On Christmas night we stayed at my Mum and Dad's house along with the Watsons and Chrish.  We planned on doing something together as a family on Boxing Day and the weather was okay, but not really warm enough to hang out at the beach all day, so instead we thought we would go back to Alum Cliffs for a short walk like we did at Easter time. 

While we were waiting for Steph, Becky and Jared and the kids to arrive Maddie spoiled me by doing my hair.  Oh how I wish I had girls sometimes! It was so nice having my hair done.  

All the cousins love being with each other and it's so nice watching them play together. The girls decided to go and pick some of Grandpa's raspberries.
Everyone is excited to have Uncle Chrish home for three months.

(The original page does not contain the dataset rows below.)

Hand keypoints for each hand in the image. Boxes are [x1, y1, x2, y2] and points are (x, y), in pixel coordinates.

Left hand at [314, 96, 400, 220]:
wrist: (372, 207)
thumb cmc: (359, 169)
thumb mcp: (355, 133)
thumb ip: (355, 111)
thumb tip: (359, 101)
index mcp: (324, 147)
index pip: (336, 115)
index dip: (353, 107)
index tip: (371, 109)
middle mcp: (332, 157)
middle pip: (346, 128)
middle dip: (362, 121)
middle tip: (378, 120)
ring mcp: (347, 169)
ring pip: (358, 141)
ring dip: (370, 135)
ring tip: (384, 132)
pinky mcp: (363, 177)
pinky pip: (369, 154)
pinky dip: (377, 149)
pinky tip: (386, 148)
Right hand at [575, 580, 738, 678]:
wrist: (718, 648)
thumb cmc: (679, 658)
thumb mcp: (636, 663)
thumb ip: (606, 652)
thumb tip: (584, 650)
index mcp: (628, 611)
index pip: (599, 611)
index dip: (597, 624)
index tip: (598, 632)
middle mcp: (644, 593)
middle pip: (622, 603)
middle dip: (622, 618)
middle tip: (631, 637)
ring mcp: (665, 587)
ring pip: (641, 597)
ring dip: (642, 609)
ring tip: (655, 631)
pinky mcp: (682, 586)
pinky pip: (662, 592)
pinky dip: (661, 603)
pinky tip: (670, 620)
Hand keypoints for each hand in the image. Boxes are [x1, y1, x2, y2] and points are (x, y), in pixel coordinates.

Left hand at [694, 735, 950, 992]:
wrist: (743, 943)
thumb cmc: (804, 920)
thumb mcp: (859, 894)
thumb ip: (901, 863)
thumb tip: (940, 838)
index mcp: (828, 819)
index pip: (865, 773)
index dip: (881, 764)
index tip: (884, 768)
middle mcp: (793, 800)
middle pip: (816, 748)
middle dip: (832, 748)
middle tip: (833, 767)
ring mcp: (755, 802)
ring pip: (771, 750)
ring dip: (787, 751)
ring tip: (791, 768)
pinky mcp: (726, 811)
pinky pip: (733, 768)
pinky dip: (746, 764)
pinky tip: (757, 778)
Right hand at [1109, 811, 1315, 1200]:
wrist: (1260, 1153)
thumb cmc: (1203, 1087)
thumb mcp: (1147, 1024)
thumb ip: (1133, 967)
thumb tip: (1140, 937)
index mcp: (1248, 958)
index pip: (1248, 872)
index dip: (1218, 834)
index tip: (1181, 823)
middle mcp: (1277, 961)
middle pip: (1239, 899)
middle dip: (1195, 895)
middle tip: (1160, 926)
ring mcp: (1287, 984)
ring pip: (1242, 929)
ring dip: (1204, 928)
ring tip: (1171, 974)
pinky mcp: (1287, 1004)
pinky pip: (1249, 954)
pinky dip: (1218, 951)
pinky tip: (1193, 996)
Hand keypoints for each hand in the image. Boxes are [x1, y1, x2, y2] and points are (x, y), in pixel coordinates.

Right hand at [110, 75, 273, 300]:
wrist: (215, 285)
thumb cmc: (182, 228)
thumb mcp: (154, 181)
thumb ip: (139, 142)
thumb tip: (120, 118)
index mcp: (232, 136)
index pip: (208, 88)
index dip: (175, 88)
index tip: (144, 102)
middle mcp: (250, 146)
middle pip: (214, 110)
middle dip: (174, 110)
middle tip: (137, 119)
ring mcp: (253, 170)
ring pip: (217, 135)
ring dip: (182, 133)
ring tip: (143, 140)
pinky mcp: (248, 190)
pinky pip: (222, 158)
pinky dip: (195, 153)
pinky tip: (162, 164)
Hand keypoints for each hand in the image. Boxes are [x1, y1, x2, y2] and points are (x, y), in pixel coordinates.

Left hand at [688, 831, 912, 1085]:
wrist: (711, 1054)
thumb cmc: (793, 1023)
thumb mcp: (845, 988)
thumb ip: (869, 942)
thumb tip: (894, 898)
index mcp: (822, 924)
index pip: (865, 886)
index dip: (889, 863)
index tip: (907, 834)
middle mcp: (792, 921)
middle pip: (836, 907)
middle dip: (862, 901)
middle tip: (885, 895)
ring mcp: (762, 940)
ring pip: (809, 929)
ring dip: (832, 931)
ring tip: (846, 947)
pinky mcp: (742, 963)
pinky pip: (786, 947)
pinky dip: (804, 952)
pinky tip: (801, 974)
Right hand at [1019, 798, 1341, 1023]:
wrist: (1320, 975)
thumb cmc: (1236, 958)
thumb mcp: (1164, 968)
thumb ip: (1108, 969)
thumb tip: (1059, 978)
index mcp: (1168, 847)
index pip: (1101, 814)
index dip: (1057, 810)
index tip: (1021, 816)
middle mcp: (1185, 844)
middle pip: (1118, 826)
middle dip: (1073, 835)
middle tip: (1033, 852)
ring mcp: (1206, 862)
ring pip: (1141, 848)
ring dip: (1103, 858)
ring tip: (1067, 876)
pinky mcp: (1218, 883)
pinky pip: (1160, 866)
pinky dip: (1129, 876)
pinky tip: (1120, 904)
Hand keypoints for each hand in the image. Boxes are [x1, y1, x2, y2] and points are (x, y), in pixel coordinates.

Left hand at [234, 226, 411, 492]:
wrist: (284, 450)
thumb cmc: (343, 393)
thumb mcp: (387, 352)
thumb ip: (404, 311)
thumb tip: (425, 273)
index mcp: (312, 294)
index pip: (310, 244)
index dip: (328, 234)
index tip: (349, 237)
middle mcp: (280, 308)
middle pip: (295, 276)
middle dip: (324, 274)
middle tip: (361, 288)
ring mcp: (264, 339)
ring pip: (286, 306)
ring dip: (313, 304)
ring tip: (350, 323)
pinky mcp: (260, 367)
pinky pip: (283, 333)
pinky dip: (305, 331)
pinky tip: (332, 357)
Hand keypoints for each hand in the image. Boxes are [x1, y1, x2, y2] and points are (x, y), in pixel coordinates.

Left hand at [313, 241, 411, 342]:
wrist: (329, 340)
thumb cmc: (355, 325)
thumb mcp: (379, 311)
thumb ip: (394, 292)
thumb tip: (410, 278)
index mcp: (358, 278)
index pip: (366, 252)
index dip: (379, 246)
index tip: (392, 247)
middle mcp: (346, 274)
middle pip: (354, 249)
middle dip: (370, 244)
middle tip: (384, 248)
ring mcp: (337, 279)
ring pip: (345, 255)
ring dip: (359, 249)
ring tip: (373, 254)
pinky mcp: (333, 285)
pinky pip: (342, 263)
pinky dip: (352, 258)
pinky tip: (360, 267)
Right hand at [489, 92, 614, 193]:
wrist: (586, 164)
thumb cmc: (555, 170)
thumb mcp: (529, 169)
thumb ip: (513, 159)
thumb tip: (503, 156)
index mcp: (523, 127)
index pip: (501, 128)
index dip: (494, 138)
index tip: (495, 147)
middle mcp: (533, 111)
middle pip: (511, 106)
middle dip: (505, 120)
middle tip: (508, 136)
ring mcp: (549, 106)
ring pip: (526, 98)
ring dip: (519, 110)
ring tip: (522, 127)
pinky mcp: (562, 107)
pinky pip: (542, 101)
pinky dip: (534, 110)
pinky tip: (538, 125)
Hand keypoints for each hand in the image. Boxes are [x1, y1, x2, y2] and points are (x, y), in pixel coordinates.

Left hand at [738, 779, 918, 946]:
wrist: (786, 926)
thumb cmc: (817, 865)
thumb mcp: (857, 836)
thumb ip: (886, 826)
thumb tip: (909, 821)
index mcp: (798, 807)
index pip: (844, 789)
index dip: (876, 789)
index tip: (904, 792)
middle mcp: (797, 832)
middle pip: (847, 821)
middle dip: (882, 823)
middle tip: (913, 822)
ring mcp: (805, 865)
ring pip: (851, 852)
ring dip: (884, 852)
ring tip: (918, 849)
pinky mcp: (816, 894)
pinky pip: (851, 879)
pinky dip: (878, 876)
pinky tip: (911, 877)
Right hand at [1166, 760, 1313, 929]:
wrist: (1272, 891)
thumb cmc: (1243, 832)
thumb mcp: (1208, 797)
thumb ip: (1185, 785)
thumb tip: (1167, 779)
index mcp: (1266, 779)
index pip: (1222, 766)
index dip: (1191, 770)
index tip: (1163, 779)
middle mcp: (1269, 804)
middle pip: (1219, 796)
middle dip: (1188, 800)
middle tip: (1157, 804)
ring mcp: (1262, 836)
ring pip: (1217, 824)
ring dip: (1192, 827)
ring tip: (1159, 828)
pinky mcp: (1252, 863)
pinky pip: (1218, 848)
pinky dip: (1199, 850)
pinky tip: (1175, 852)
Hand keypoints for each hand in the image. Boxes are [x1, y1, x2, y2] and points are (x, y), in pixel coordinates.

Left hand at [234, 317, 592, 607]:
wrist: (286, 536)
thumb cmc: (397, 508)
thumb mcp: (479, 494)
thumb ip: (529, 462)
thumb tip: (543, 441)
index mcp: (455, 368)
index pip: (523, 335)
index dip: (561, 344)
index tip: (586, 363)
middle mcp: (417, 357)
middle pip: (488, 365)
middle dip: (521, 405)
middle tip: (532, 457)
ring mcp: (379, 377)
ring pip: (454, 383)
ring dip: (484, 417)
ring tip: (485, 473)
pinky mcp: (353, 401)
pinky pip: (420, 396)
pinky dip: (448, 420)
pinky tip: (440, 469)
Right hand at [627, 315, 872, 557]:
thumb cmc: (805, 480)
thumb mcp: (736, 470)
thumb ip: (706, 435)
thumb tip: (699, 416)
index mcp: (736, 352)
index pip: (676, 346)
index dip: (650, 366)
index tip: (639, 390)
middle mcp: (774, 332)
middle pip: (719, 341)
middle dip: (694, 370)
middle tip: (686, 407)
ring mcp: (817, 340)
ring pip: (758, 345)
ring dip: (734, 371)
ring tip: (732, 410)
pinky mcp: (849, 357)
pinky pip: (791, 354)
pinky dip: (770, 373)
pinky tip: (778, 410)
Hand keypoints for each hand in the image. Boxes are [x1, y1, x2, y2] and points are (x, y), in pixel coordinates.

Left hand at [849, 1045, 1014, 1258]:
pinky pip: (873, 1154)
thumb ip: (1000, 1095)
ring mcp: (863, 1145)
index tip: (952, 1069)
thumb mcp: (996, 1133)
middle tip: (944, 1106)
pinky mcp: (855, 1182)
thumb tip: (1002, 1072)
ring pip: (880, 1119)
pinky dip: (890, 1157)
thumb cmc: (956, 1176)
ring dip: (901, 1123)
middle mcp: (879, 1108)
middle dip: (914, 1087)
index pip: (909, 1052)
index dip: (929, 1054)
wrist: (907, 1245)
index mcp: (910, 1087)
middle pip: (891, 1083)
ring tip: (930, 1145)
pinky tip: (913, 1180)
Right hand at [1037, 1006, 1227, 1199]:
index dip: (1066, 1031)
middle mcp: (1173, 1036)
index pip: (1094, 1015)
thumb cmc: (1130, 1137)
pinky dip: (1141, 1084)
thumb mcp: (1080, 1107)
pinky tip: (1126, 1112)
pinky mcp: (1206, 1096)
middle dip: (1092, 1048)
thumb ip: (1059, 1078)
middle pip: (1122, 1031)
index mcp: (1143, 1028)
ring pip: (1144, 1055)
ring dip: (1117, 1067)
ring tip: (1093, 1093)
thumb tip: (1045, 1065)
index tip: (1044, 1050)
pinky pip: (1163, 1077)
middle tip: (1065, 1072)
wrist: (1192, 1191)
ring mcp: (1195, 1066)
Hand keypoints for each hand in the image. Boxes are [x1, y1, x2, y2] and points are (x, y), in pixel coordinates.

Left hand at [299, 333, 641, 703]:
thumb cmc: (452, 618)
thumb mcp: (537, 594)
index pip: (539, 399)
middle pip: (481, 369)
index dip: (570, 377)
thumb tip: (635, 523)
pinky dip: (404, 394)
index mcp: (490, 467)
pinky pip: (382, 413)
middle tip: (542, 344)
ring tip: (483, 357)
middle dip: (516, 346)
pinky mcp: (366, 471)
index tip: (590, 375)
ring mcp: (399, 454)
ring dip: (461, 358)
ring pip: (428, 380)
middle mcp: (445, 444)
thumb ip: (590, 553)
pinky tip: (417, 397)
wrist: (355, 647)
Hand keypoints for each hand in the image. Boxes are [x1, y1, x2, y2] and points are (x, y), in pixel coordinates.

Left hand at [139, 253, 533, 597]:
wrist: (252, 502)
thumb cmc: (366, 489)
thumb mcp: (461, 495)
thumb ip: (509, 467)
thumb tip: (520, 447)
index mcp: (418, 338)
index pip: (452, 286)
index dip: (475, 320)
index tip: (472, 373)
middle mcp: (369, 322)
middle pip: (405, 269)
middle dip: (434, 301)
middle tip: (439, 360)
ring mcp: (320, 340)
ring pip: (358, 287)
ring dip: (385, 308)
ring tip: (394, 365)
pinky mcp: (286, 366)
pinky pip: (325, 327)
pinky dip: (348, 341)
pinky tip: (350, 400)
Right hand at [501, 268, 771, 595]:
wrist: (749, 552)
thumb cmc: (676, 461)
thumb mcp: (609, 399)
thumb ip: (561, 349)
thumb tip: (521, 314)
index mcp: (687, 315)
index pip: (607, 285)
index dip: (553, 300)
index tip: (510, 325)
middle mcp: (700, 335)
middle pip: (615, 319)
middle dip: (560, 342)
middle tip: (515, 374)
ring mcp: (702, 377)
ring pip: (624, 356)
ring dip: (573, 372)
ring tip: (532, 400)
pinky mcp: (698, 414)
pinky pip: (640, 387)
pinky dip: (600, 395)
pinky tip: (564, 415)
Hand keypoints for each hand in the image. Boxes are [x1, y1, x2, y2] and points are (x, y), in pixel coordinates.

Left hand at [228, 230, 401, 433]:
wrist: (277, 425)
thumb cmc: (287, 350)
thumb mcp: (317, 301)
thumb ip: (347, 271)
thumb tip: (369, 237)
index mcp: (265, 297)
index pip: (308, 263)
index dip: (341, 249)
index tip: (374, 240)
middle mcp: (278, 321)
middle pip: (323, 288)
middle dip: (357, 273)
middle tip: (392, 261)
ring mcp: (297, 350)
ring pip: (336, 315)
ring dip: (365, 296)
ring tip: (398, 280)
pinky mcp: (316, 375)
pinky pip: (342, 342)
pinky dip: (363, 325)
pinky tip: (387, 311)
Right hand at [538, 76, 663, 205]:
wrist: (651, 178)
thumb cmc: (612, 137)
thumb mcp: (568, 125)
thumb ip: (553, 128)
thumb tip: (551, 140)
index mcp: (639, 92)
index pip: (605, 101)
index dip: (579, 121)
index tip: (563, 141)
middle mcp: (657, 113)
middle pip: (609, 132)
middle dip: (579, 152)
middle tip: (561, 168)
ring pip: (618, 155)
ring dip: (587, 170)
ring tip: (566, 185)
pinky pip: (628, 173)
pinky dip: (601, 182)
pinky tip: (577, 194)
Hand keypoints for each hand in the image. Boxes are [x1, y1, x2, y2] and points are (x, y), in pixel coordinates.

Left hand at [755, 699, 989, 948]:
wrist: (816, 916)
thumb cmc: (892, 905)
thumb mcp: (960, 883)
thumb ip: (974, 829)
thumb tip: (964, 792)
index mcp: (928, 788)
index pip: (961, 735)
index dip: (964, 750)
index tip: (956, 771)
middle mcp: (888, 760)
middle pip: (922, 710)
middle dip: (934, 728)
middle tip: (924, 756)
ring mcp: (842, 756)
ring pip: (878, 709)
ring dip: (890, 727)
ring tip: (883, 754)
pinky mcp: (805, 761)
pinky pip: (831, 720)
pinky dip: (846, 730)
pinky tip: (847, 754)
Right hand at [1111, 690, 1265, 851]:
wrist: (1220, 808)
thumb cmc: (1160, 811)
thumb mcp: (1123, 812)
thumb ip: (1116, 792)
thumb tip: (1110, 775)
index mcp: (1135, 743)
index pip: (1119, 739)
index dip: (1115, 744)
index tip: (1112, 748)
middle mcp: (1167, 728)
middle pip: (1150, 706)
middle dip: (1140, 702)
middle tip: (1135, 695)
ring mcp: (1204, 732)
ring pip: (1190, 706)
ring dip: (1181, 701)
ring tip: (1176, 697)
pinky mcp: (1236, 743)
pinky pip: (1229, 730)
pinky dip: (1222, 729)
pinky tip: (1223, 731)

My sister in law Steph was very thoughtful and brought along a helium tank and balloons so we could take balloons on our walk and let them go to Aaron and Noah.

They started off well, but not many made it to the end and we heard lots of popping along the way.

Linc being carried by Uncle Jared.


Even though we had been there before I'm still amazed by the beautiful scenery. 

 
My cousins Jarom and Corom joined us for the walk.  I haven't seen Corom for ages so it was so nice to see him again.  When I was seventeen I was their nanny as they travelled around the USA looking for treatment for him (he is autistic).  At the time Corom was only four years old but even all these years later he still remembers me when he sees me.  Jarom asked him who I was and he looked at me for a few seconds and then said 'it's Lisa!' in his big deep voice.  He was so happy by the end of the walk.  

My boys have been around a lot of kids with disabilities but they were fascinated by Corom. I was so proud of Jay who just talked to him like he would anyone else and wasn't worried that he was so big and loud.  Harri made me smile when he said 'he has the biggest disability I have ever seen!'.  I laughed and said 'is he more disabled than Noah?' and he said he was. It's funny how they just get used to a particular disability, and I found it interesting that Harri thought that Corom was more disabled than Noah, even though he has no physical disabilities.

My cousins have a website called Tassie Boys which helps raise funds for families who have someone in their family who has autism.  


On the way back to Mum and Dad's we thought we'd check out the honey farm at Chudleigh. 
I was surprised as to how well it was set up.

Fussy Jalen isn't too sure about trying the chocolate honey.